═══ The records
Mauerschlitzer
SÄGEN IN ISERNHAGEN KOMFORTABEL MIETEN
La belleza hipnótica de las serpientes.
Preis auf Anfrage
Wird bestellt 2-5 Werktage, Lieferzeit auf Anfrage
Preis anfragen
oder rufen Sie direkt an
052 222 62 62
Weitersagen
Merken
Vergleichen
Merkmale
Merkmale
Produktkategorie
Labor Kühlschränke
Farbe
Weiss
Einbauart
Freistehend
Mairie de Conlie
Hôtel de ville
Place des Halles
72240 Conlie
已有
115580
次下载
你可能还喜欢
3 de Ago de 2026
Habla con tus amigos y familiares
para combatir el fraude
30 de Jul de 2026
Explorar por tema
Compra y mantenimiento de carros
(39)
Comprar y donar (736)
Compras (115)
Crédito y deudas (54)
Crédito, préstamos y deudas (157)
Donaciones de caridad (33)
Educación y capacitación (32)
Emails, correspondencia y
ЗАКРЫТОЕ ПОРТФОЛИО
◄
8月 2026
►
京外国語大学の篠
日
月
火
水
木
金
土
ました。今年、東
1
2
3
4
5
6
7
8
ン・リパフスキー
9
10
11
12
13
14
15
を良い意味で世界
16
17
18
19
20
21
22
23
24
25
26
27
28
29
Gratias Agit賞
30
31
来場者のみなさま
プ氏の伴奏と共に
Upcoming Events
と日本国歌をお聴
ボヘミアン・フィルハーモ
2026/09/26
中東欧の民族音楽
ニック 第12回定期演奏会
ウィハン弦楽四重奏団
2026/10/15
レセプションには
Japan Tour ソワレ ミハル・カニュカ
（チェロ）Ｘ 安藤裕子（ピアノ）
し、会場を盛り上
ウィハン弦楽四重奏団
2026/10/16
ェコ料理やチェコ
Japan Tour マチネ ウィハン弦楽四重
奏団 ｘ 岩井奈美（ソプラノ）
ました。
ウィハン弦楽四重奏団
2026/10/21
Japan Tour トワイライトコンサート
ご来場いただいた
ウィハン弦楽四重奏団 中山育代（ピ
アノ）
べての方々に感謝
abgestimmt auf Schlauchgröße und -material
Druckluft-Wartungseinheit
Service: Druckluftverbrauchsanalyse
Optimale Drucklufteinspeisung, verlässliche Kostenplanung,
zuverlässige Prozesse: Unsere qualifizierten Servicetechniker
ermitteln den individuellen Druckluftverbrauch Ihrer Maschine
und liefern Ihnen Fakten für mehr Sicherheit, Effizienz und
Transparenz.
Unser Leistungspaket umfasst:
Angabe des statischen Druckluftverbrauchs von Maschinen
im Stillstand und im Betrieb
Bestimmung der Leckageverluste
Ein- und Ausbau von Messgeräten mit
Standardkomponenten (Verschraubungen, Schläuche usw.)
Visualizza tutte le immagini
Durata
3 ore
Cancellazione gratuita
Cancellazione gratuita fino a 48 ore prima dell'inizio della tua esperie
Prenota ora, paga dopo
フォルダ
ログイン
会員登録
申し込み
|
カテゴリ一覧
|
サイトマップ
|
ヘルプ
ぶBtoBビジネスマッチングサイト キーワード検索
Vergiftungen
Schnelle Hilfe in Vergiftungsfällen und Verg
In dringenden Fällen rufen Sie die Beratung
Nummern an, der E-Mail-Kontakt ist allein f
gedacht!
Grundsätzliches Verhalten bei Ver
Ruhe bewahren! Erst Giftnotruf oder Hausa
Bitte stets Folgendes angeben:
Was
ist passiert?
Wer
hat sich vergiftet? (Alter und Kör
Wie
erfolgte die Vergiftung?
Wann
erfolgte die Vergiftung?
══════
▸ Directions
Copy every entry above word for word.

▸ Result of the exercise
Mauerschlitzer
SÄGEN IN ISERNHAGEN KOMFORTABEL MIETEN
La belleza hipnótica de las serpientes.
Preis auf Anfrage
Wird bestellt 2-5 Werktage, Lieferzeit auf Anfrage
Preis anfragen
oder rufen Sie direkt an
052 222 62 62
Weitersagen
Merken
Vergleichen
Merkmale
Merkmale
Produktkategorie
Labor Kühlschränke
Farbe
Weiss
Einbauart
Freistehend
Mairie de Conlie
Hôtel de ville
Place des Halles
72240 Conlie
已有
115580
次下载
你可能还喜欢
3 de Ago de 2026
Habla con tus amigos y familiares
para combatir el fraude
30 de Jul de 2026
Explorar por tema
Compra y mantenimiento de carros
(39)
Comprar y donar (736)
Compras (115)
Crédito y deudas (54)
Crédito, préstamos y deudas (157)
Donaciones de caridad (33)
Educación y capacitación (32)
Emails, correspondencia y
ЗАКРЫТОЕ ПОРТФОЛИО
◄
8月 2026
►
京外国語大学の篠
日
月
火
水
木
金
土
ました。今年、東
1
2
3
4
5
6
7
8
ン・リパフスキー
9
10
11
12
13
14
15
を良い意味で世界
16
17
18
19
20
21
22
23
24
25
26
27
28
29
Gratias Agit賞
30
31
来場者のみなさま
プ氏の伴奏と共に
Upcoming Events
と日本国歌をお聴
ボヘミアン・フィルハーモ
2026/09/26
中東欧の民族音楽
ニック 第12回定期演奏会
ウィハン弦楽四重奏団
2026/10/15
レセプションには
Japan Tour ソワレ ミハル・カニュカ
（チェロ）Ｘ 安藤裕子（ピアノ）
し、会場を盛り上
ウィハン弦楽四重奏団
2026/10/16
ェコ料理やチェコ
Japan Tour マチネ ウィハン弦楽四重
奏団 ｘ 岩井奈美（ソプラノ）
ました。
ウィハン弦楽四重奏団
2026/10/21
Japan Tour トワイライトコンサート
ご来場いただいた
ウィハン弦楽四重奏団 中山育代（ピ
アノ）
べての方々に感謝
abgestimmt auf Schlauchgröße und -material
Druckluft-Wartungseinheit
Service: Druckluftverbrauchsanalyse
Optimale Drucklufteinspeisung, verlässliche Kostenplanung,
zuverlässige Prozesse: Unsere qualifizierten Servicetechniker
ermitteln den individuellen Druckluftverbrauch Ihrer Maschine
und liefern Ihnen Fakten für mehr Sicherheit, Effizienz und
Transparenz.
Unser Leistungspaket umfasst:
Angabe des statischen Druckluftverbrauchs von Maschinen
im Stillstand und im Betrieb
Bestimmung der Leckageverluste
Ein- und Ausbau von Messgeräten mit
Standardkomponenten (Verschraubungen, Schläuche usw.)
Visualizza tutte le immagini
Durata
3 ore
Cancellazione gratuita
Cancellazione gratuita fino a 48 ore prima dell'inizio della tua esperie
Prenota ora, paga dopo
フォルダ
ログイン
会員登録
申し込み
|
カテゴリ一覧
|
サイトマップ
|
ヘルプ
ぶBtoBビジネスマッチングサイト キーワード検索
Vergiftungen
Schnelle Hilfe in Vergiftungsfällen und Verg
In dringenden Fällen rufen Sie die Beratung
Nummern an, der E-Mail-Kontakt ist allein f
gedacht!
Grundsätzliches Verhalten bei Ver
Ruhe bewahren! Erst Giftnotruf oder Hausa
Bitte stets Folgendes angeben:
Was
ist passiert?
Wer
hat sich vergiftet? (Alter und Kör
Wie
erfolgte die Vergiftung?
Wann
erfolgte die Vergiftung?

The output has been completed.